NORA [Shaking her head.]
You have never loved me. You only thought it amusing to be in love with me.
HELMER
Why, Nora, what a thing to say!
NORA
Yes, it is so, Torvald. While I was at home with father, he used to tell me all his opinions, and I held the same opinions. If I had others I said nothing about them, because he wouldn’t have liked it. He used to call me his doll-child, and played with me as I played with my dolls. Then I came to live in your house——
HELMER
What an expression to use about our marriage!
NORA [Undisturbed.]
I mean I passed from father’s hands into yours. You arranged everything according to your taste; and I got the same tastes as you; or I pretended to—I don’t know which—both ways, perhaps; sometimes one and sometimes the other. When I look back on it now, I seem to have been living here like a beggar, from hand to mouth. I lived by performing tricks for you, Torvald. But you would have it so. You and father have done me a great wrong. It is your fault that my life has come to nothing.
HELMER
Why, Nora, how unreasonable and ungrateful you are! Have you not been happy here?
NORA
No, never. I thought I was; but I never was.
HELMER
Not—not happy!
NORA
No; only merry. And you have always been so kind to me. But our house has been nothing but a play-room. Here I have been your doll-wife, just as at home I used to be papa’s doll-child. And the children, in their turn, have been my dolls. I thought it fun when you played with me, just as the children did when I played with them. That has been our marriage, Torvald.
HELMER
There is some truth in what you say, exaggerated and
overstrained though it be. But henceforth it shall be different.

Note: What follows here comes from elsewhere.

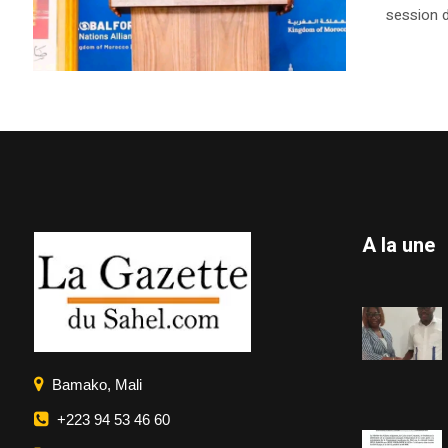
session d
A la une
Bamako, Mali
+223 94 53 46 60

Play-time is over; now comes the time for education.
NORA
Whose education? Mine, or the children’s?
HELMER
Both, my dear Nora.
NORA
Oh, Torvald, you are not the man to teach me to be a fit wife for you.
HELMER
And you can say that?
NORA
And I—how have I prepared myself to educate the children?
HELMER
Nora!
NORA
Did you not say yourself, a few minutes ago, you dared not trust them to me?
HELMER
In the excitement of the moment! Why should you dwell upon that?
NORA
No—you were perfectly right. That problem is beyond me. There is another to be solved first—I must try to educate myself. You are not the man to help me in that. I must set about it alone. And that is why I am leaving you.
HELMER [ Jumping up.]
What—do you mean to say——?
NORA
I must stand quite alone if I am ever to know myself and my surroundings; so I cannot stay with you.
HELMER
Nora! Nora!
NORA
I am going at once. I daresay Christina will take me in for to-night——
HELMER
You are mad! I shall not allow it! I forbid it!
NORA
It is of no use your forbidding me anything now. I shall take with me what belongs to me. From you I will accept nothing, either now or afterwards.
HELMER
What madness this is!
NORA
To-morrow I shall go home—I mean to what was my home. It will be easier for me to find some opening there.
HELMER
Oh, in your blind inexperience——
NORA
I must try to gain experience, Torvald.
HELMER
To forsake your home, your husband, and your children! And you don’t consider what the world will say.
NORA
I can pay no heed to that. I only know that I must do it.
HELMER
This is monstrous! Can you forsake your holiest duties in this way?
NORA
What do you consider my holiest duties?
HELMER
Do I need to tell you that? Your duties to your husband and your children.
NORA
I have other duties equally sacred.
HELMER
Impossible! What duties do you mean?
NORA
My duties towards myself.
HELMER
Before all else you are a wife and a mother.
NORA
That I no longer believe. I believe that before all else I am a human being, just as much as you are—or at least that I should try to become one. I know that most people agree with you, Torvald, and that they say so in books. But henceforth I can’t be satisfied with what most people say, and what is in books. I must think things out for myself, and try to get clear about them.